Scan the entries below for lines holding "изменил". Give the number of such lines alone.

━━━━

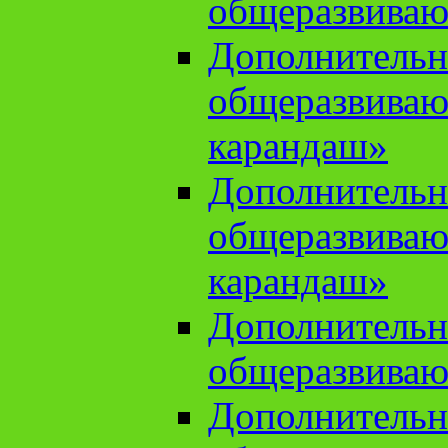
общеразвиваю
Дополнительн
общеразвива
карандаш»
Дополнительн
общеразвива
карандаш»
Дополнительн
общеразвиваю
Дополнительн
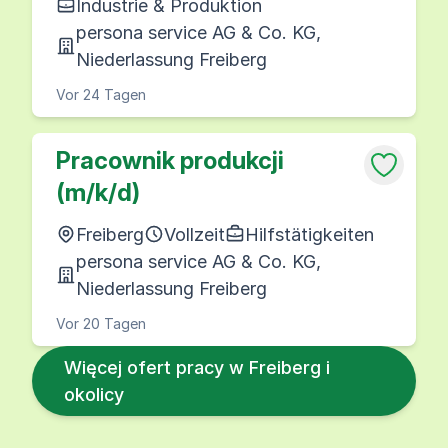
Industrie & Produktion
persona service AG & Co. KG,
Niederlassung Freiberg
Vor 24 Tagen
Pracownik produkcji
(m/k/d)
Freiberg
Vollzeit
Hilfstätigkeiten
persona service AG & Co. KG,
Niederlassung Freiberg
Vor 20 Tagen
Więcej ofert pracy w Freiberg i
okolicy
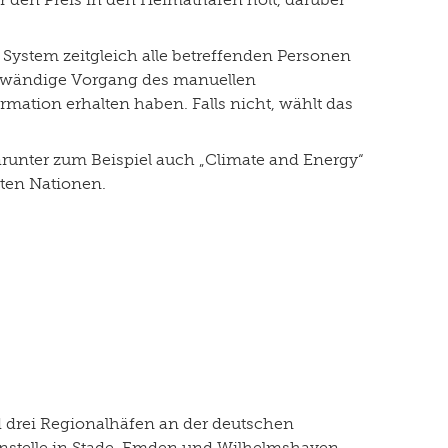
System zeitgleich alle betreffenden Personen
 aufwändige Vorgang des manuellen
ormation erhalten haben. Falls nicht, wählt das
darunter zum Beispiel auch „Climate and Energy“
nten Nationen.
d drei Regionalhäfen an der deutschen
ßenstelle in Stade, Emden und Wilhelmshaven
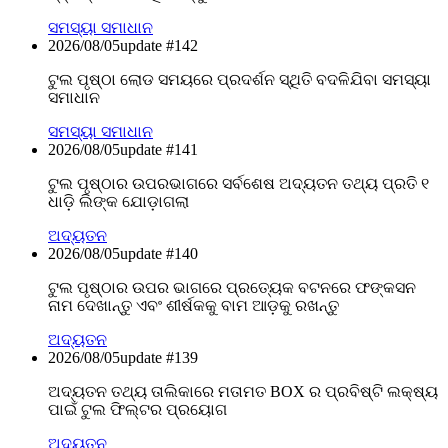
ସମସ୍ୟା ସମାଧାନ
2026/08/05
update #
142
ଟୁଲ ପୃଷ୍ଠା ଲୋଡ ସମୟରେ ପ୍ରଦର୍ଶନ ସ୍ଥିତି ବଦଳିଯିବା ସମସ୍ୟା
ସମାଧାନ
ସମସ୍ୟା ସମାଧାନ
2026/08/05
update #
141
ଟୁଲ ପୃଷ୍ଠାର ଉପରଭାଗରେ ସର୍ବଶେଷ ଅଦ୍ୟତନ ତଥ୍ୟ ପ୍ରତି ୧
ଧାଡ଼ି ଲିଙ୍କ ଯୋଡ଼ାଗଲା
ଅଦ୍ୟତନ
2026/08/05
update #
140
ଟୁଲ ପୃଷ୍ଠାର ଉପର ଭାଗରେ ପ୍ରତ୍ୟେକ ବଟନରେ ଫଙ୍କସନ
ନାମ ଦେଖାନ୍ତୁ ଏବଂ ଶୀର୍ଷକକୁ ବାମ ଆଡ଼କୁ ରଖନ୍ତୁ
ଅଦ୍ୟତନ
2026/08/05
update #
139
ଅଦ୍ୟତନ ତଥ୍ୟ ତାଲିକାରେ ମତାମତ BOX ର ପ୍ରବିଷ୍ଟି ଲକ୍ଷ୍ୟ
ପାଇଁ ଟୁଲ ଫିଲ୍ଟର ପ୍ରୟୋଗ
ଅଦ୍ୟତନ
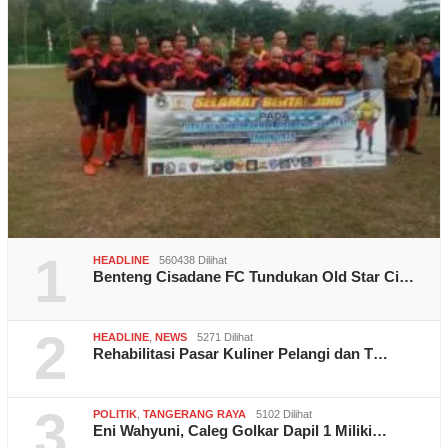
1
HEADLINE
560438 Dilihat
Benteng Cisadane FC Tundukan Old Star Ci…
2
HEADLINE
,
NEWS
5271 Dilihat
Rehabilitasi Pasar Kuliner Pelangi dan T…
3
POLITIK
,
TANGERANG RAYA
5102 Dilihat
Eni Wahyuni, Caleg Golkar Dapil 1 Miliki…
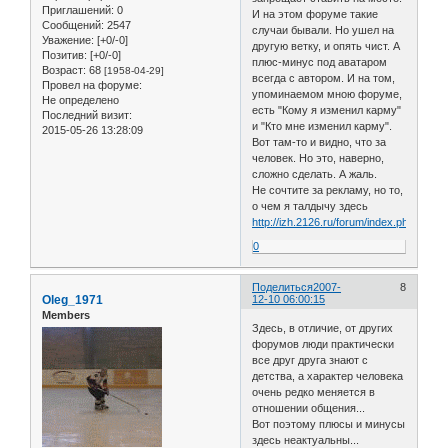
Приглашений:
0
И на этом форуме такие
Сообщений:
2547
случаи бывали. Но ушел на
Уважение:
[+0/-0]
другую ветку, и опять чист. А
Позитив:
[+0/-0]
плюс-минус под аватаром
Возраст:
68
[1958-04-29]
всегда с автором. И на том,
Провел на форуме:
упоминаемом мною форуме,
Не определено
есть "Кому я изменил карму"
Последний визит:
и "Кто мне изменил карму".
2015-05-26 13:28:09
Вот там-то и видно, что за
человек. Но это, наверно,
сложно сделать. А жаль.
Не сочтите за рекламу, но то,
о чем я талдычу здесь
http://izh.2126.ru/forum/index.php
0
Поделиться
2007-
8
Oleg_1971
12-10 06:00:15
Members
Здесь, в отличие, от других
форумов люди практически
все друг друга знают с
детства, а характер человека
очень редко меняется в
отношении общения...
Вот поэтому плюсы и минусы
здесь неактуальны...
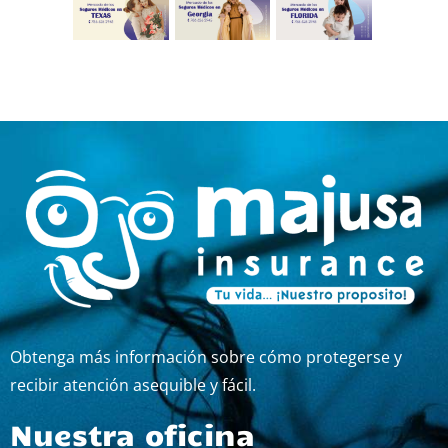
Obtenga más información sobre cómo protegerse y
recibir atención asequible y fácil.
Nuestra oficina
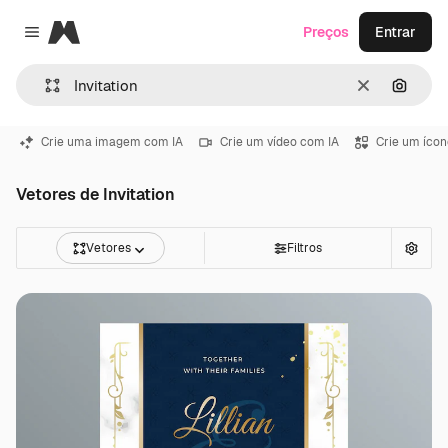
Magnific
Preços
Entrar
Close menu
Limpar
Pesqui
Crie uma imagem com IA
Crie um vídeo com IA
Crie um ícon
Vetores de Invitation
Vetores
Filtros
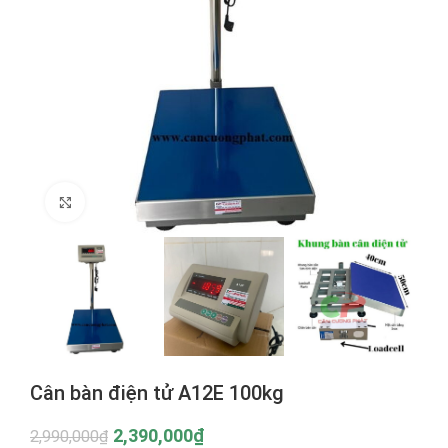
Click to enlarge
Cân bàn điện tử A12E 100kg
2,390,000
₫
2,990,000
₫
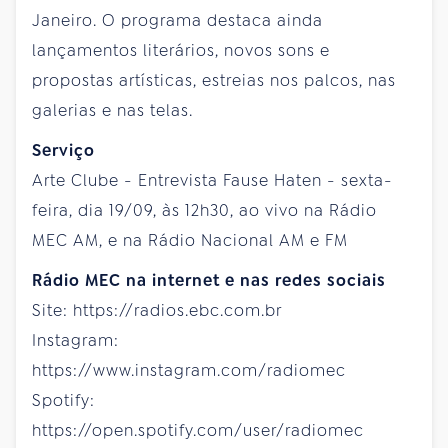
Janeiro. O programa destaca ainda
lançamentos literários, novos sons e
propostas artísticas, estreias nos palcos, nas
galerias e nas telas.
Serviço
Arte Clube - Entrevista Fause Haten - sexta-
feira, dia 19/09, às 12h30, ao vivo na Rádio
MEC AM, e na Rádio Nacional AM e FM
Rádio MEC na internet e nas redes sociais
Site: https://radios.ebc.com.br
Instagram:
https://www.instagram.com/radiomec
Spotify:
https://open.spotify.com/user/radiomec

━━━━

FINAL ANSWER: 2